--- Recorded data ---
——
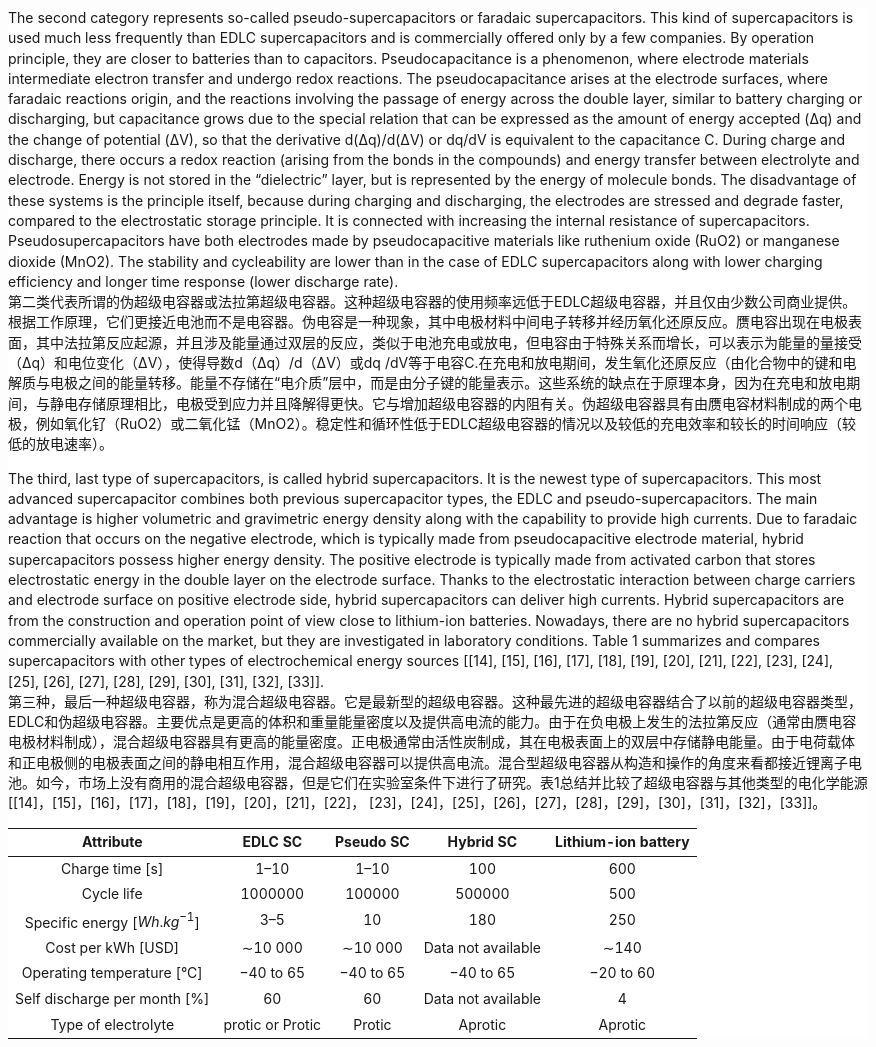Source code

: The second category represents so-called pseudo-supercapacitors or faradaic supercapacitors. This kind of supercapacitors is used much less frequently than EDLC supercapacitors and is commercially offered only by a few companies. By operation principle, they are closer to batteries than to capacitors. Pseudocapacitance is a phenomenon, where electrode materials intermediate electron transfer and undergo redox reactions. The pseudocapacitance arises at the electrode surfaces, where faradaic reactions origin, and the reactions involving the passage of energy across the double layer, similar to battery charging or discharging, but capacitance grows due to the special relation that can be expressed as the amount of energy accepted (Δq) and the change of potential (ΔV), so that the derivative d(Δq)/d(ΔV) or dq/dV is equivalent to the capacitance C. During charge and discharge, there occurs a redox reaction (arising from the bonds in the compounds) and energy transfer between electrolyte and electrode. Energy is not stored in the “dielectric” layer, but is represented by the energy of molecule bonds. The disadvantage of these systems is the principle itself, because during charging and discharging, the electrodes are stressed and degrade faster, compared to the electrostatic storage principle. It is connected with increasing the internal resistance of supercapacitors. Pseudosupercapacitors have both electrodes made by pseudocapacitive materials like ruthenium oxide (RuO2) or manganese dioxide (MnO2). The stability and cycleability are lower than in the case of EDLC supercapacitors along with lower charging efficiency and longer time response (lower discharge rate).  
第二类代表所谓的伪超级电容器或法拉第超级电容器。这种超级电容器的使用频率远低于EDLC超级电容器，并且仅由少数公司商业提供。根据工作原理，它们更接近电池而不是电容器。伪电容是一种现象，其中电极材料中间电子转移并经历氧化还原反应。赝电容出现在电极表面，其中法拉第反应起源，并且涉及能量通过双层的反应，类似于电池充电或放电，但电容由于特殊关系而增长，可以表示为能量的量接受（Δq）和电位变化（ΔV），使得导数d（Δq）/d（ΔV）或dq /dV等于电容C.在充电和放电期间，发生氧化还原反应（由化合物中的键和电解质与电极之间的能量转移。能量不存储在“电介质”层中，而是由分子键的能量表示。这些系统的缺点在于原理本身，因为在充电和放电期间，与静电存储原理相比，电极受到应力并且降解得更快。它与增加超级电容器的内阻有关。伪超级电容器具有由赝电容材料制成的两个电极，例如氧化钌（RuO2）或二氧化锰（MnO2）。稳定性和循环性低于EDLC超级电容器的情况以及较低的充电效率和较长的时间响应（较低的放电速率）。

The third, last type of supercapacitors, is called hybrid supercapacitors. It is the newest type of supercapacitors. This most advanced supercapacitor combines both previous supercapacitor types, the EDLC and pseudo-supercapacitors. The main advantage is higher volumetric and gravimetric energy density along with the capability to provide high currents. Due to faradaic reaction that occurs on the negative electrode, which is typically made from pseudocapacitive electrode material, hybrid supercapacitors possess higher energy density. The positive electrode is typically made from activated carbon that stores electrostatic energy in the double layer on the electrode surface. Thanks to the electrostatic interaction between charge carriers and electrode surface on positive electrode side, hybrid supercapacitors can deliver high currents. Hybrid supercapacitors are from the construction and operation point of view close to lithium-ion batteries. Nowadays, there are no hybrid supercapacitors commercially available on the market, but they are investigated in laboratory conditions. Table 1 summarizes and compares supercapacitors with other types of electrochemical energy sources [[14], [15], [16], [17], [18], [19], [20], [21], [22], [23], [24], [25], [26], [27], [28], [29], [30], [31], [32], [33]].  
第三种，最后一种超级电容器，称为混合超级电容器。它是最新型的超级电容器。这种最先进的超级电容器结合了以前的超级电容器类型，EDLC和伪超级电容器。主要优点是更高的体积和重量能量密度以及提供高电流的能力。由于在负电极上发生的法拉第反应（通常由赝电容电极材料制成），混合超级电容器具有更高的能量密度。正电极通常由活性炭制成，其在电极表面上的双层中存储静电能量。由于电荷载体和正电极侧的电极表面之间的静电相互作用，混合超级电容器可以提供高电流。混合型超级电容器从构造和操作的角度来看都接近锂离子电池。如今，市场上没有商用的混合超级电容器，但是它们在实验室条件下进行了研究。表1总结并比较了超级电容器与其他类型的电化学能源[[14]，[15]，[16]，[17]，[18]，[19]，[20]，[21]，[22]， [23]，[24]，[25]，[26]，[27]，[28]，[29]，[30]，[31]，[32]，[33]]。

Attribute | EDLC SC | Pseudo SC | Hybrid SC | Lithium-ion battery
:-: | :-: | :-: | :-: | :-:
Charge time [s] | 1–10 | 1–10 | 100 | 600
Cycle life | 1000000 | 100000 | 500000 | 500
Specific energy [$Wh.kg^{−1}$] | 3–5 | 10 | 180 | 250
Cost per kWh [USD] | ∼10 000 | ∼10 000 | Data not available | ∼140
Operating temperature [°C] | −40 to 65 | −40 to 65 | −40 to 65 | −20 to 60
Self discharge per month [%] | 60 | 60 | Data not available | 4
Type of electrolyte | protic or Protic | Protic | Aprotic | Aprotic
——
Output each line above exactly. Skip the images.

--- Finished exercise ---
Source code

: The second category represents so-called pseudo-supercapacitors or faradaic supercapacitors. This kind of supercapacitors is used much less frequently than EDLC supercapacitors and is commercially offered only by a few companies. By operation principle, they are closer to batteries than to capacitors. Pseudocapacitance is a phenomenon, where electrode materials intermediate electron transfer and undergo redox reactions. The pseudocapacitance arises at the electrode surfaces, where faradaic reactions origin, and the reactions involving the passage of energy across the double layer, similar to battery charging or discharging, but capacitance grows due to the special relation that can be expressed as the amount of energy accepted (Δq) and the change of potential (ΔV), so that the derivative d(Δq)/d(ΔV) or dq/dV is equivalent to the capacitance C. During charge and discharge, there occurs a redox reaction (arising from the bonds in the compounds) and energy transfer between electrolyte and electrode. Energy is not stored in the “dielectric” layer, but is represented by the energy of molecule bonds. The disadvantage of these systems is the principle itself, because during charging and discharging, the electrodes are stressed and degrade faster, compared to the electrostatic storage principle. It is connected with increasing the internal resistance of supercapacitors. Pseudosupercapacitors have both electrodes made by pseudocapacitive materials like ruthenium oxide (RuO2) or manganese dioxide (MnO2). The stability and cycleability are lower than in the case of EDLC supercapacitors along with lower charging efficiency and longer time response (lower discharge rate).  
第二类代表所谓的伪超级电容器或法拉第超级电容器。这种超级电容器的使用频率远低于EDLC超级电容器，并且仅由少数公司商业提供。根据工作原理，它们更接近电池而不是电容器。伪电容是一种现象，其中电极材料中间电子转移并经历氧化还原反应。赝电容出现在电极表面，其中法拉第反应起源，并且涉及能量通过双层的反应，类似于电池充电或放电，但电容由于特殊关系而增长，可以表示为能量的量接受（Δq）和电位变化（ΔV），使得导数d（Δq）/d（ΔV）或dq /dV等于电容C.在充电和放电期间，发生氧化还原反应（由化合物中的键和电解质与电极之间的能量转移。能量不存储在“电介质”层中，而是由分子键的能量表示。这些系统的缺点在于原理本身，因为在充电和放电期间，与静电存储原理相比，电极受到应力并且降解得更快。它与增加超级电容器的内阻有关。伪超级电容器具有由赝电容材料制成的两个电极，例如氧化钌（RuO2）或二氧化锰（MnO2）。稳定性和循环性低于EDLC超级电容器的情况以及较低的充电效率和较长的时间响应（较低的放电速率）。

The third, last type of supercapacitors, is called hybrid supercapacitors. It is the newest type of supercapacitors. This most advanced supercapacitor combines both previous supercapacitor types, the EDLC and pseudo-supercapacitors. The main advantage is higher volumetric and gravimetric energy density along with the capability to provide high currents. Due to faradaic reaction that occurs on the negative electrode, which is typically made from pseudocapacitive electrode material, hybrid supercapacitors possess higher energy density. The positive electrode is typically made from activated carbon that stores electrostatic energy in the double layer on the electrode surface. Thanks to the electrostatic interaction between charge carriers and electrode surface on positive electrode side, hybrid supercapacitors can deliver high currents. Hybrid supercapacitors are from the construction and operation point of view close to lithium-ion batteries. Nowadays, there are no hybrid supercapacitors commercially available on the market, but they are investigated in laboratory conditions. Table 1 summarizes and compares supercapacitors with other types of electrochemical energy sources [[14], [15], [16], [17], [18], [19], [20], [21], [22], [23], [24], [25], [26], [27], [28], [29], [30], [31], [32], [33]].  
第三种，最后一种超级电容器，称为混合超级电容器。它是最新型的超级电容器。这种最先进的超级电容器结合了以前的超级电容器类型，EDLC和伪超级电容器。主要优点是更高的体积和重量能量密度以及提供高电流的能力。由于在负电极上发生的法拉第反应（通常由赝电容电极材料制成），混合超级电容器具有更高的能量密度。正电极通常由活性炭制成，其在电极表面上的双层中存储静电能量。由于电荷载体和正电极侧的电极表面之间的静电相互作用，混合超级电容器可以提供高电流。混合型超级电容器从构造和操作的角度来看都接近锂离子电池。如今，市场上没有商用的混合超级电容器，但是它们在实验室条件下进行了研究。表1总结并比较了超级电容器与其他类型的电化学能源[[14]，[15]，[16]，[17]，[18]，[19]，[20]，[21]，[22]， [23]，[24]，[25]，[26]，[27]，[28]，[29]，[30]，[31]，[32]，[33]]。

Attribute | EDLC SC | Pseudo SC | Hybrid SC | Lithium-ion battery
:-: | :-: | :-: | :-: | :-:
Charge time [s] | 1–10 | 1–10 | 100 | 600
Cycle life | 1000000 | 100000 | 500000 | 500
Specific energy [$Wh.kg^{−1}$] | 3–5 | 10 | 180 | 250
Cost per kWh [USD] | ∼10 000 | ∼10 000 | Data not available | ∼140
Operating temperature [°C] | −40 to 65 | −40 to 65 | −40 to 65 | −20 to 60
Self discharge per month [%] | 60 | 60 | Data not available | 4
Type of electrolyte | protic or Protic | Protic | Aprotic | Aprotic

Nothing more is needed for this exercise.